Die Darstellung der Maria Theresia mit Witwenschleier macht deutlich, dass Münzen und Medaillen in früheren Zeiten ähnlich wie heute auch eine politische Funktion hatten. Maria Theresia – die Monarchin wurde streng genommen nie zur Kaiserin ernannt, dafür aber zum „König“ ungeachtet ihres Geschlechts – machte die Münzprägung zur „Chefsache“: Zu den unterschiedlichsten Anlässen ließ sie Medaillen herstellen, über 300 sind bis heute bekannt. Höchstpersönlich ließ sie sich die Entwürfe „zuhanden Ihrer Majestät“ (so auch der Titel der Ausstellung) zeigen, als Berater für jegliche Detailfragen der Münzkunst tat sich ihr Staatskanzler Fürst Wenzel Anton von Kaunitz-Rietberg (1711–1794) hervor: „Von allen Gravirungen ist jene der Medaillen in der Kunst die wichtigste: sie soll das Andenken feyerlicher Begebenheiten, merkwürdiger Thaten und Anordnungen der Monarchen nebst ihrem Bildnis auf die Nachwelt bringen“, heißt es in einem seiner Vorträge, die direkt an Maria Theresia gerichtet waren, aus dem Jahr 1770. Der Fürst von Kaunitz-Rietberg verwies auf die Erfolge, welche die Regierung des französischen Königs Ludwig XIV. mit prächtigen Gedächtnis-Medaillen erreichen konnten.

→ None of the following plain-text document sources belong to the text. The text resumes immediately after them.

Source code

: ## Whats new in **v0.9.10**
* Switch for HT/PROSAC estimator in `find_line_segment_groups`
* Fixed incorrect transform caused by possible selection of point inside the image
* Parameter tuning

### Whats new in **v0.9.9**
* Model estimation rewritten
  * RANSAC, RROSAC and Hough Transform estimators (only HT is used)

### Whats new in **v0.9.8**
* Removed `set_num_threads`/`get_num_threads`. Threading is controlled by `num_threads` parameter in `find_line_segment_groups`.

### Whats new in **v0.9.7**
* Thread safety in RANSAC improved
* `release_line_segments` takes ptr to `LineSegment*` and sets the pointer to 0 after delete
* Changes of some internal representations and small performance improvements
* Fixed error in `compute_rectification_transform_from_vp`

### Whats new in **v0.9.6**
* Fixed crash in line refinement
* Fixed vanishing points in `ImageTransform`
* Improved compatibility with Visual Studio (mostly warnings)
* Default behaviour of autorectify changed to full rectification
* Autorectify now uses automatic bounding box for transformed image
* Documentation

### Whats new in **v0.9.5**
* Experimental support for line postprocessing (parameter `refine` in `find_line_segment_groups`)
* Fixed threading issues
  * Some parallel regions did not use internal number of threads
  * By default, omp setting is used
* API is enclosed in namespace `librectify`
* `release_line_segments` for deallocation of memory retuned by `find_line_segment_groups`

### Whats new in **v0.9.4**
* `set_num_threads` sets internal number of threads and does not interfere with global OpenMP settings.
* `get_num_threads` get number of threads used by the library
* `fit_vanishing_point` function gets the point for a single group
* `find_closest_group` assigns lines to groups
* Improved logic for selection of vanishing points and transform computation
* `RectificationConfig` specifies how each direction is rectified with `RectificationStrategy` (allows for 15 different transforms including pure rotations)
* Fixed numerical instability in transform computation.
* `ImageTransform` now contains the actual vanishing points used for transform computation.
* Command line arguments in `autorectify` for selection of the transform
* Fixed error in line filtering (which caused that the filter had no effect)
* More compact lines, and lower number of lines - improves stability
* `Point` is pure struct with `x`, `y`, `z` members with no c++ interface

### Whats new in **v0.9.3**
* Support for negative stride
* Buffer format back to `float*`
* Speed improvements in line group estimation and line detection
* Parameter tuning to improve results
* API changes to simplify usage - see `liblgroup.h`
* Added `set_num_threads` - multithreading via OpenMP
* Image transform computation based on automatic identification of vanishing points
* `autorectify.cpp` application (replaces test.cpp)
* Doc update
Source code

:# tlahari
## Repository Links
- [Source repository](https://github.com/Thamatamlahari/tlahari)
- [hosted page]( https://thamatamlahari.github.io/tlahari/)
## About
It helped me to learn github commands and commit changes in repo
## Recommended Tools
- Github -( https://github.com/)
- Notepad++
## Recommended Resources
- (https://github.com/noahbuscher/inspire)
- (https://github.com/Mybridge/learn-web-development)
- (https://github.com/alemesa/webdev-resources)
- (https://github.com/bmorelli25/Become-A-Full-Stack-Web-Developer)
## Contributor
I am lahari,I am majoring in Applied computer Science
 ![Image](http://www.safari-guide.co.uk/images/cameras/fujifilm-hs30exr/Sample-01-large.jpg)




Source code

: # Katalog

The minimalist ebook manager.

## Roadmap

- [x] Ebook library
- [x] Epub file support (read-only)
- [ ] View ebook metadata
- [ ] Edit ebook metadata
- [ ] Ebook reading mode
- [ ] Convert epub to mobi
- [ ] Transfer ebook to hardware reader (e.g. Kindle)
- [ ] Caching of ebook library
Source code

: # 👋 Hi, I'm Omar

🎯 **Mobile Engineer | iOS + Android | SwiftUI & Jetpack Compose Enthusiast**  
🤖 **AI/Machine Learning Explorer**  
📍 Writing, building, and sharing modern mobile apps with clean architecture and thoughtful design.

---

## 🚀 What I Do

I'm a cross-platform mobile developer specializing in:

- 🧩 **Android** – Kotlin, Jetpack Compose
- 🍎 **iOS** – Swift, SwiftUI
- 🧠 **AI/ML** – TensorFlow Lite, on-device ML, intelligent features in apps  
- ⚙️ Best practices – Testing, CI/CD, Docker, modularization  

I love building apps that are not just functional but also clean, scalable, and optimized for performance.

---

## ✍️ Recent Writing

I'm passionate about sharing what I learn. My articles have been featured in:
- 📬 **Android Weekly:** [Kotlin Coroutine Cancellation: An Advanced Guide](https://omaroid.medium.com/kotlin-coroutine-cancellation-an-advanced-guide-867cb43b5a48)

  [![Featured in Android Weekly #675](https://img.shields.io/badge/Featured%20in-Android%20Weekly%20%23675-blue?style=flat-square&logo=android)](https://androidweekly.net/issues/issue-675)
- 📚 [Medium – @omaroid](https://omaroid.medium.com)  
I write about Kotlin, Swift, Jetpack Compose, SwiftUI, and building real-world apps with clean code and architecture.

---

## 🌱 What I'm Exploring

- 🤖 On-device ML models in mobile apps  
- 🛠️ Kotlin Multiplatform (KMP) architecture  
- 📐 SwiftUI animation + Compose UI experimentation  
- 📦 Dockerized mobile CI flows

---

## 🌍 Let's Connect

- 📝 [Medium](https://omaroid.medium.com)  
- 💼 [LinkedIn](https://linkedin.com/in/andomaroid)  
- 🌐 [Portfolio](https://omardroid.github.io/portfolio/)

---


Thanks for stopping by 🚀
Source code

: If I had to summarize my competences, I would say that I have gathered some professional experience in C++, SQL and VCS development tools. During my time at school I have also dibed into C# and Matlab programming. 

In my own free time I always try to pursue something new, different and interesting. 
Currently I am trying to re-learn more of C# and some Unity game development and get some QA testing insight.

Der Staatskanzler musste viele Medaillen-Entwürfe vorab prüfen und bewies ein gutes Gespür für jeglichen numismatischen „Fauxpas“ – so verhinderte er beispielsweise, dass Maria Theresia und ihr Sohn Joseph einander zugewandt abgebildet werden. Ein Sohn und eine Mutter, die einander betrachten? Was aus Sicht der fürsorglichen Maria Theresia sicher als Zeichen von Liebe und Zuneigung gedacht war, ging aus Sicht des Staatskanzlers gar nicht. Seine Begründung: Auf zeitgenössischen Medaillen werden üblicherweise verheiratete Personen einander zugewandt abgebildet. Die Kaiserin hörte auf ihren Münzspezialisten und so erschien eine besondere Erinnerungsmedaille auf den Frieden von Teschen (1779) mit einer gestaffelten Anordnung von Mutter und Sohn. Die handschriftlichen Kommentare von Maria Theresia zu dem Münzentwurf sind bis heute erhalten.

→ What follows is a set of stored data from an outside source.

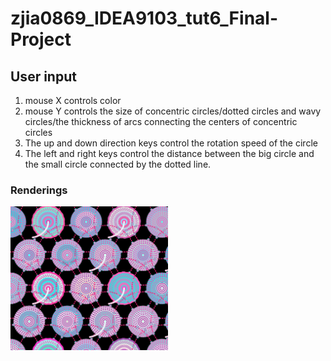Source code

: # zjia0869_IDEA9103_tut6_Final-Project
## User input
1. mouse X controls color
2. mouse Y controls the size of concentric circles/dotted circles and wavy circles/the thickness of arcs connecting the centers of concentric circles
3. The up and down direction keys control the rotation speed of the circle
4. The left and right keys control the distance between the big circle and the small circle connected by the dotted line.

### Renderings
<img src="README IMAGE/1.png" width="50%" height="50%" />
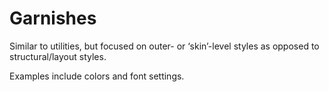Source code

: # Garnishes

Similar to utilities, but focused on outer- or ‘skin’-level styles
as opposed to structural/layout styles.

Examples include colors and font settings.
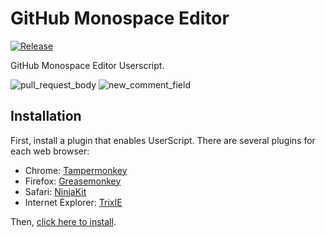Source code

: GitHub Monospace Editor
=======================

[![Release](http://img.shields.io/github/release/devxoul/github-monospace-editor.svg?style=flat)](https://github.com/devxoul/github-monospace-editor/releases)

GitHub Monospace Editor Userscript.

![pull_request_body](https://raw.githubusercontent.com/devxoul/github-monospace-editor/master/screenshot/pull_request_body.png)
![new_comment_field](https://raw.githubusercontent.com/devxoul/github-monospace-editor/master/screenshot/new_comment_field.png)


Installation
------------

First, install a plugin that enables UserScript. There are several plugins for each web browser:

- Chrome: [Tampermonkey](https://chrome.google.com/webstore/detail/tampermonkey/dhdgffkkebhmkfjojejmpbldmpobfkfo)
- Firefox: [Greasemonkey](https://addons.mozilla.org/ko/firefox/addon/greasemonkey/)
- Safari: [NinjaKit](https://github.com/os0x/NinjaKit)
- Internet Explorer: [TrixIE](http://sourceforge.net/projects/trixiewpf45/)

Then, [click here to install](https://github.com/devxoul/github-monospace-editor/raw/master/script/github-monospace-editor.user.js).
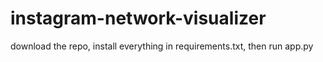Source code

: # instagram-network-visualizer

download the repo, install everything in requirements.txt, then run app.py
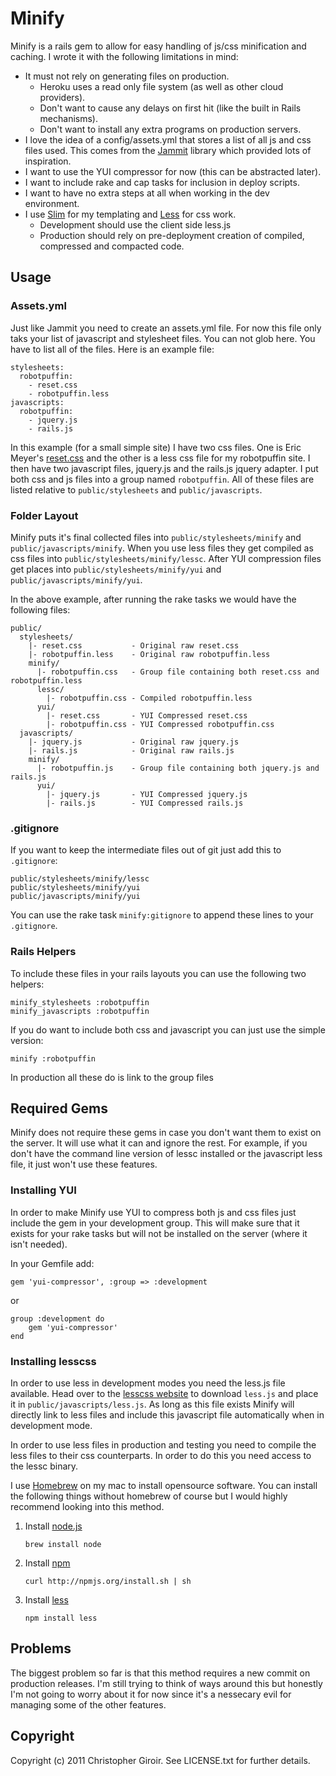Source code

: # Minify

Minify is a rails gem to allow for easy handling of js/css minification and
caching. I wrote it with the following limitations in mind:

* It must not rely on generating files on production.
  * Heroku uses a read only file system (as well as other cloud providers).
  * Don't want to cause any delays on first hit (like the built in Rails mechanisms).
  * Don't want to install any extra programs on production servers.
* I love the idea of a config/assets.yml that stores a list of all js and css
  files used. This comes from the
  [Jammit](http://documentcloud.github.com/jammit/) library which provided lots
  of inspiration.
* I want to use the YUI compressor for now (this can be abstracted later).
* I want to include rake and cap tasks for inclusion in deploy scripts.
* I want to have no extra steps at all when working in the dev environment.
* I use [Slim](http://slim-lang.com/) for my templating and
  [Less](http://lesscss.org/) for css work.
  * Development should use the client side less.js
  * Production should rely on pre-deployment creation of compiled, compressed
    and compacted code.

## Usage

### Assets.yml

Just like Jammit you need to create an assets.yml file. For now this file only
taks your list of javascript and stylesheet files. You can not glob here. You
have to list all of the files. Here is an example file:

    stylesheets:
      robotpuffin:
        - reset.css
        - robotpuffin.less
    javascripts:
      robotpuffin:
        - jquery.js
        - rails.js

In this example (for a small simple site) I have two css files. One is Eric
Meyer's [reset.css](http://meyerweb.com/eric/tools/css/reset/) and the other is
a less css file for my robotpuffin site. I then have two javascript files,
jquery.js and the rails.js jquery adapter. I put both css and js files into a
group named `robotpuffin`. All of these files are listed relative to
`public/stylesheets` and `public/javascripts`.

### Folder Layout

Minify puts it's final collected files into `public/stylesheets/minify` and
`public/javascripts/minify`. When you use less files they get compiled as css
files into `public/stylesheets/minify/lessc`. After YUI compression files get
places into `public/stylesheets/minify/yui` and `public/javascripts/minify/yui`.

In the above example, after running the rake tasks we would have the following
files:

    public/
      stylesheets/
        |- reset.css           - Original raw reset.css
        |- robotpuffin.less    - Original raw robotpuffin.less
        minify/
          |- robotpuffin.css   - Group file containing both reset.css and robotpuffin.less
          lessc/
            |- robotpuffin.css - Compiled robotpuffin.less
          yui/
            |- reset.css       - YUI Compressed reset.css
            |- robotpuffin.css - YUI Compressed robotpuffin.css
      javascripts/
        |- jquery.js           - Original raw jquery.js
        |- rails.js            - Original raw rails.js
        minify/
          |- robotpuffin.js    - Group file containing both jquery.js and rails.js
          yui/
            |- jquery.js       - YUI Compressed jquery.js
            |- rails.js        - YUI Compressed rails.js

### .gitignore

If you want to keep the intermediate files out of git just add this to
`.gitignore`:

    public/stylesheets/minify/lessc
    public/stylesheets/minify/yui
    public/javascripts/minify/yui

You can use the rake task `minify:gitignore` to append these lines to your
`.gitignore`.

### Rails Helpers

To include these files in your rails layouts you can use the following two
helpers:

    minify_stylesheets :robotpuffin
    minify_javascripts :robotpuffin

If you do want to include both css and javascript you can just use the simple
version:

    minify :robotpuffin

In production all these do is link to the group files

## Required Gems

Minify does not require these gems in case you don't want them to exist on the
server. It will use what it can and ignore the rest. For example, if you don't
have the command line version of lessc installed or the javascript less file,
it just won't use these features.

### Installing YUI

In order to make Minify use YUI to compress both js and css files just include
the gem in your development group. This will make sure that it exists for your
rake tasks but will not be installed on the server (where it isn't needed).

In your Gemfile add:

    gem 'yui-compressor', :group => :development

or

    group :development do
        gem 'yui-compressor'
    end

### Installing lesscss

In order to use less in development modes you need the less.js file available.
Head over to the [lesscss website](http://lesscss.org/) to download `less.js`
and place it in `public/javascripts/less.js`. As long as this file exists
Minify will directly link to less files and include this javascript file
automatically when in development mode.

In order to use less files in production and testing you need to compile the
less files to their css counterparts. In order to do this you need access to
the lessc binary.

I use [Homebrew](http://mxcl.github.com/homebrew/) on my mac
to install opensource software. You can install the following things without
homebrew of course but I would highly recommend looking into this method.

1. Install [node.js](http://nodejs.org/)

    `brew install node`

2. Install [npm](http://npmjs.org/)

    `curl http://npmjs.org/install.sh | sh`

3. Install [less](http://lesscss.org/)

    `npm install less`

## Problems

The biggest problem so far is that this method requires a new commit on
production releases. I'm still trying to think of ways around this but honestly
I'm not going to worry about it for now since it's a nessecary evil for
managing some of the other features.

## Copyright
 
Copyright (c) 2011 Christopher Giroir. See LICENSE.txt for further details.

Der Maria Theresien Taler wurde erstmals 1741 geprägt und hat in den darauffolgenden Jahren mehrmals sein Aussehen verändert. Seit 1780 ist das Design unverändert, auch die Jahreszahl wird bis heute auf den Münzen geprägt. Bis 1858 war der Taler offizielles Zahlungsmittel, bis heute ist er ein Investment-Produkt der Münze Österreich. Auf der Münze ist das berühmte Bild der Kaiserin mit dem Witwenschleier abgebildet, auf der Rückseite ist neben Doppeladler, Kaiserkrone und Wappen in Rundschrift der Wahlspruch Maria Theresias: „Justitia et Clementia“, lateinisch für „Gerechtigkeit und Milde“, zu sehen. Der Maria Theresien Taler wurde in der Vergangenheit in verschiedenen Münzstätten im Heiligen Römischen Reich und in den habsburgischen Territorien geprägt, sogar aus Bombay stammen Taler. Neben der Investment-Variante gibt es auch eine Sammlerausgabe in „Polierte Platte“-Qualität.